As usual, the RIPE Programme Committee put together an interesting set of presentations. That said, we seem to see fewer submissions for virtual events and we would like to encourage more people to submit presentations for RIPE 82.
It is too much to summarise all the interesting topics presented during the WG sessions. There was a particularly interesting discussion in the Cooperation WG about how much we as a community need or want government regulation in order to encourage (or mandate?) the use of certain standards such as IPv6 or DNSSEC. Should we push for regulation here, or focus instead on stimulating the use of such technologies? During the RIPE NCC Services WG, Hans Petter Holen, the former RIPE Chair and now Managing Director of the RIPE NCC, looked at the underlying principles of this community and said that geopolitics might become one of the biggest challenges, both for RIPE and the RIPE NCC. In the Anti-Abuse WG, a discussion evolved around the need for training and automation in order to increase responses to abuse reports by network operators.
Inclusion and Belonging
At earlier RIPE Meetings it was already pointed out that it's not only important to increase diversity within the community, but also to make sure that new people feel included so that they really belong to the RIPE community. Reaching out and attracting the next generation of RIPE participants is important to me. In addition to providing support for newcomers, this also means working with the not-so-new participants to encourage them to actively engage - for instance, by volunteering as WG chairs, getting actively involved in task forces, or taking on other community tasks.

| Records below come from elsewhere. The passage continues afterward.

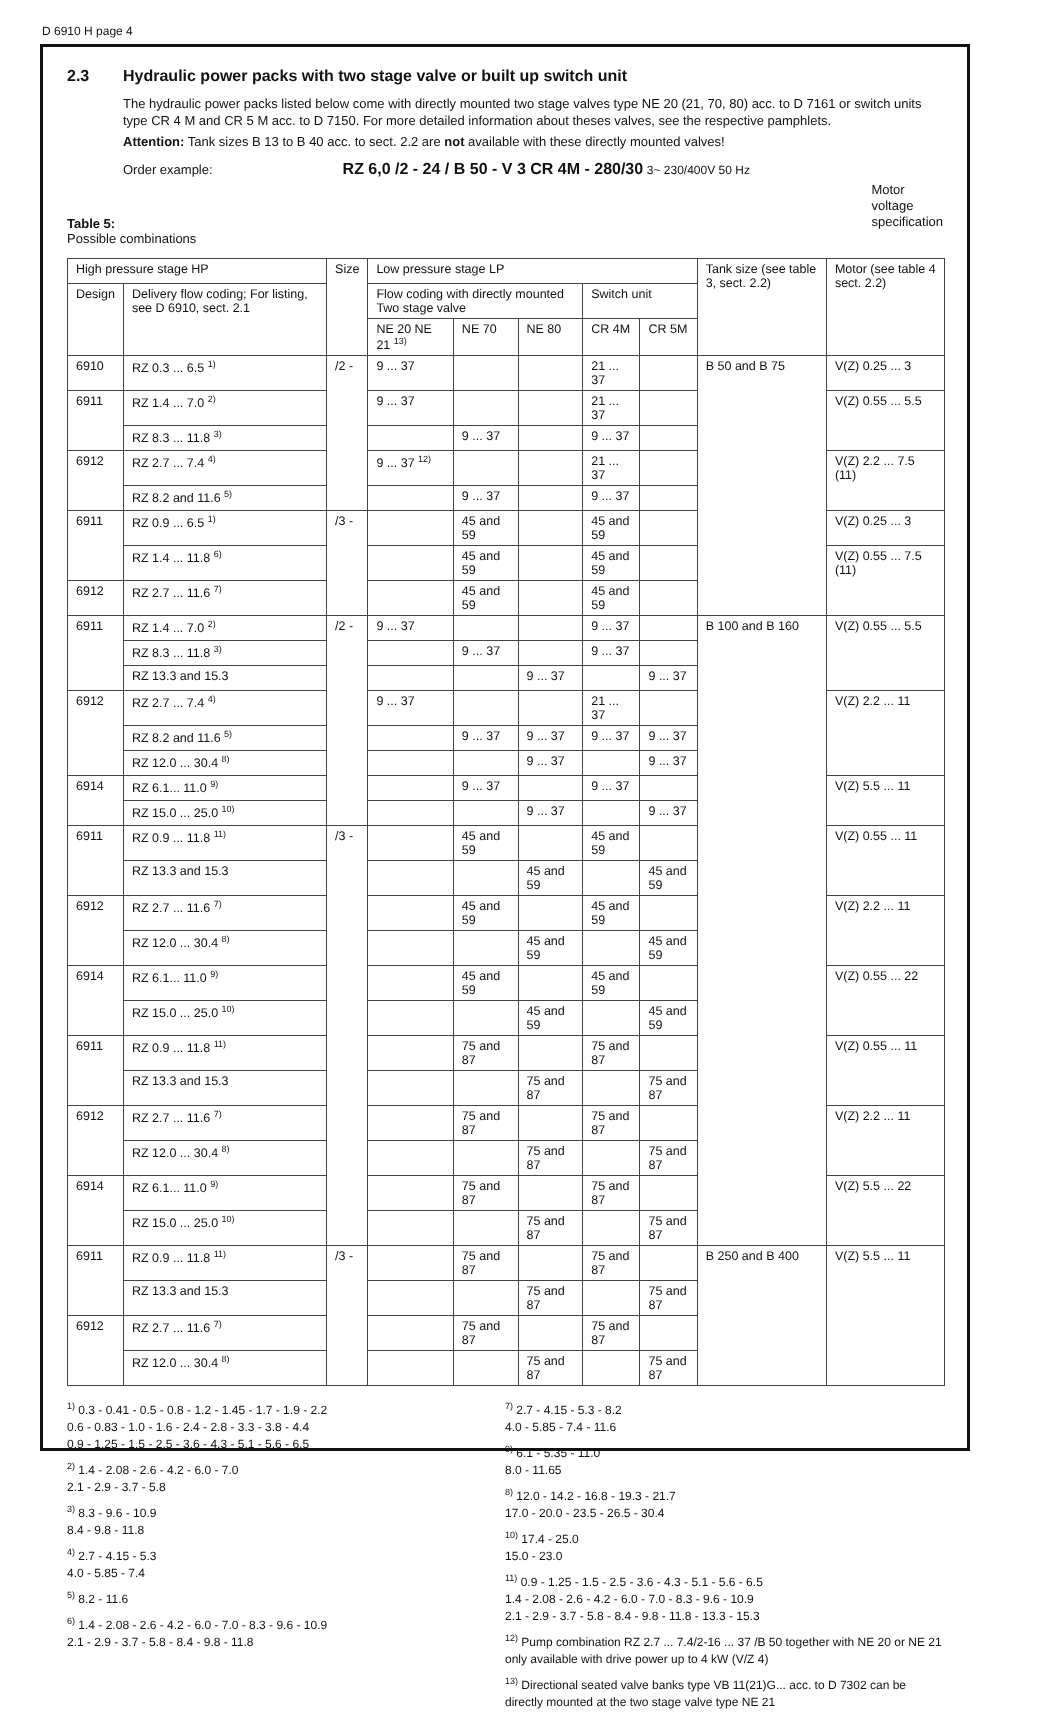D 6910 H page 4
2.3 Hydraulic power packs with two stage valve or built up switch unit
The hydraulic power packs listed below come with directly mounted two stage valves type NE 20 (21, 70, 80) acc. to D 7161 or switch units type CR 4 M and CR 5 M acc. to D 7150. For more detailed information about theses valves, see the respective pamphlets.
Attention: Tank sizes B 13 to B 40 acc. to sect. 2.2 are not available with these directly mounted valves!
Order example: RZ 6,0 /2 - 24 / B 50 - V 3 CR 4M - 280/30 3~ 230/400V 50 Hz
Motor
voltage
specification
Table 5:
Possible combinations
| High pressure stage HP | | Size | Low pressure stage LP | | | | | Tank size (see table 3, sect. 2.2) | Motor (see table 4 sect. 2.2) |
| --- | --- | --- | --- | --- | --- | --- | --- | --- | --- |
| Design | Delivery flow coding; For listing, see D 6910, sect. 2.1 | | Flow coding with directly mounted Two stage valve | | | Switch unit | | | |
| | | | NE 20 NE 21 <sup>13)</sup> | NE 70 | NE 80 | CR 4M | CR 5M | | |
| 6910 | RZ 0.3 ... 6.5 <sup>1)</sup> | /2 - | 9 ... 37 | | | 21 ... 37 | | B 50 and B 75 | V(Z) 0.25 ... 3 |
| 6911 | RZ 1.4 ... 7.0 <sup>2)</sup> | | 9 ... 37 | | | 21 ... 37 | | | V(Z) 0.55 ... 5.5 |
| | RZ 8.3 ... 11.8 <sup>3)</sup> | | | 9 ... 37 | | 9 ... 37 | | | |
| 6912 | RZ 2.7 ... 7.4 <sup>4)</sup> | | 9 ... 37 <sup>12)</sup> | | | 21 ... 37 | | | V(Z) 2.2 ... 7.5 (11) |
| | RZ 8.2 and 11.6 <sup>5)</sup> | | | 9 ... 37 | | 9 ... 37 | | | |
| 6911 | RZ 0.9 ... 6.5 <sup>1)</sup> | /3 - | | 45 and 59 | | 45 and 59 | | | V(Z) 0.25 ... 3 |
| | RZ 1.4 ... 11.8 <sup>6)</sup> | | | 45 and 59 | | 45 and 59 | | | V(Z) 0.55 ... 7.5 (11) |
| 6912 | RZ 2.7 ... 11.6 <sup>7)</sup> | | | 45 and 59 | | 45 and 59 | | | |
| 6911 | RZ 1.4 ... 7.0 <sup>2)</sup> | /2 - | 9 ... 37 | | | 9 ... 37 | | B 100 and B 160 | V(Z) 0.55 ... 5.5 |
| | RZ 8.3 ... 11.8 <sup>3)</sup> | | | 9 ... 37 | | 9 ... 37 | | | |
| | RZ 13.3 and 15.3 | | | | 9 ... 37 | | 9 ... 37 | | |
| 6912 | RZ 2.7 ... 7.4 <sup>4)</sup> | | 9 ... 37 | | | 21 ... 37 | | | V(Z) 2.2 ... 11 |
| | RZ 8.2 and 11.6 <sup>5)</sup> | | | 9 ... 37 | 9 ... 37 | 9 ... 37 | 9 ... 37 | | |
| | RZ 12.0 ... 30.4 <sup>8)</sup> | | | | 9 ... 37 | | 9 ... 37 | | |
| 6914 | RZ 6.1... 11.0 <sup>9)</sup> | | | 9 ... 37 | | 9 ... 37 | | | V(Z) 5.5 ... 11 |
| | RZ 15.0 ... 25.0 <sup>10)</sup> | | | | 9 ... 37 | | 9 ... 37 | | |
| 6911 | RZ 0.9 ... 11.8 <sup>11)</sup> | /3 - | | 45 and 59 | | 45 and 59 | | | V(Z) 0.55 ... 11 |
| | RZ 13.3 and 15.3 | | | | 45 and 59 | | 45 and 59 | | |
| 6912 | RZ 2.7 ... 11.6 <sup>7)</sup> | | | 45 and 59 | | 45 and 59 | | | V(Z) 2.2 ... 11 |
| | RZ 12.0 ... 30.4 <sup>8)</sup> | | | | 45 and 59 | | 45 and 59 | | |
| 6914 | RZ 6.1... 11.0 <sup>9)</sup> | | | 45 and 59 | | 45 and 59 | | | V(Z) 0.55 ... 22 |
| | RZ 15.0 ... 25.0 <sup>10)</sup> | | | | 45 and 59 | | 45 and 59 | | |
| 6911 | RZ 0.9 ... 11.8 <sup>11)</sup> | | | 75 and 87 | | 75 and 87 | | | V(Z) 0.55 ... 11 |
| | RZ 13.3 and 15.3 | | | | 75 and 87 | | 75 and 87 | | |
| 6912 | RZ 2.7 ... 11.6 <sup>7)</sup> | | | 75 and 87 | | 75 and 87 | | | V(Z) 2.2 ... 11 |
| | RZ 12.0 ... 30.4 <sup>8)</sup> | | | | 75 and 87 | | 75 and 87 | | |
| 6914 | RZ 6.1... 11.0 <sup>9)</sup> | | | 75 and 87 | | 75 and 87 | | | V(Z) 5.5 ... 22 |
| | RZ 15.0 ... 25.0 <sup>10)</sup> | | | | 75 and 87 | | 75 and 87 | | |
| 6911 | RZ 0.9 ... 11.8 <sup>11)</sup> | /3 - | | 75 and 87 | | 75 and 87 | | B 250 and B 400 | V(Z) 5.5 ... 11 |
| | RZ 13.3 and 15.3 | | | | 75 and 87 | | 75 and 87 | | |
| 6912 | RZ 2.7 ... 11.6 <sup>7)</sup> | | | 75 and 87 | | 75 and 87 | | | |
| | RZ 12.0 ... 30.4 <sup>8)</sup> | | | | 75 and 87 | | 75 and 87 | | |
<sup>1)</sup> 0.3 - 0.41 - 0.5 - 0.8 - 1.2 - 1.45 - 1.7 - 1.9 - 2.2
0.6 - 0.83 - 1.0 - 1.6 - 2.4 - 2.8 - 3.3 - 3.8 - 4.4
0.9 - 1.25 - 1.5 - 2.5 - 3.6 - 4.3 - 5.1 - 5.6 - 6.5
<sup>2)</sup> 1.4 - 2.08 - 2.6 - 4.2 - 6.0 - 7.0
2.1 - 2.9 - 3.7 - 5.8
<sup>3)</sup> 8.3 - 9.6 - 10.9
8.4 - 9.8 - 11.8
<sup>4)</sup> 2.7 - 4.15 - 5.3
4.0 - 5.85 - 7.4
<sup>5)</sup> 8.2 - 11.6
<sup>6)</sup> 1.4 - 2.08 - 2.6 - 4.2 - 6.0 - 7.0 - 8.3 - 9.6 - 10.9
2.1 - 2.9 - 3.7 - 5.8 - 8.4 - 9.8 - 11.8
<sup>7)</sup> 2.7 - 4.15 - 5.3 - 8.2
4.0 - 5.85 - 7.4 - 11.6
<sup>9)</sup> 6.1 - 5.35 - 11.0
8.0 - 11.65
<sup>8)</sup> 12.0 - 14.2 - 16.8 - 19.3 - 21.7
17.0 - 20.0 - 23.5 - 26.5 - 30.4
<sup>10)</sup> 17.4 - 25.0
15.0 - 23.0
<sup>11)</sup> 0.9 - 1.25 - 1.5 - 2.5 - 3.6 - 4.3 - 5.1 - 5.6 - 6.5
1.4 - 2.08 - 2.6 - 4.2 - 6.0 - 7.0 - 8.3 - 9.6 - 10.9
2.1 - 2.9 - 3.7 - 5.8 - 8.4 - 9.8 - 11.8 - 13.3 - 15.3
<sup>12)</sup> Pump combination RZ 2.7 ... 7.4/2-16 ... 37 /B 50 together with NE 20 or NE 21 only available with drive power up to 4 kW (V/Z 4)
<sup>13)</sup> Directional seated valve banks type VB 11(21)G... acc. to D 7302 can be directly mounted at the two stage valve type NE 21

During the Community Plenary, some good suggestions were raised, such as improving onboarding and mentoring for new RIPE WG chairs and to better define the necessary time commitments. Actively supporting existing RIPE WG chairs and lowering the bar for others who are interested to take up such a role is high on our agenda. Right now, for instance, we're working on a more detailed description of the WG chairs tasks document that will be published on ripe.net shortly.
Trusted Contacts Report
The new Code of Conduct Task Force is working hard on a new version of the RIPE code of conduct. In the meantime, we would like to strengthen and expand the Trusted Contacts team. At RIPE 81, the RIPE Meeting Trusted Contacts received one report related to the use of video material, previously used at RIPE 68, which has offensive connotations related to transphobia. No one involved in the selection or use of this material at RIPE 81 was aware of these connotations. We do welcome transgender persons into our community, and we are sorry for any harm caused. This was not our intention. The incident was brought to the attention of the RIPE Meeting Team and an apology was made.
During the Community Plenary a discussion started in the chat room about the distinction between RIPE and the RIPE NCC. The point was that it is often difficult for new, but also experienced, community members to fully comprehend the difference between the two. Comparisons were made with other regions, and new names and acronyms were suggested. But it was also stressed that all regions are different and that diversity is good. This relates closely to the need to strengthen the RIPE identity, an effort that we have set quite high on our list of goals as RIPE Chair Team. Working towards this will involve carrying out a review of the RIPE related content on www.ripe.net as well as a review of the RIPE Document store, especially the meta data, the categories used, etc.
I very much enjoyed RIPE 81 and I would like to sincerely thank everyone who made it happen: the RIPE NCC staff, the Programme Committee, the RIPE WG chairs and of course everyone who actively participated in the meeting.
Save the date for RIPE 82: 17-21 May 2020. We will update you once we know whether this will be a physical or virtual meeting. In either case, we hope to see you there!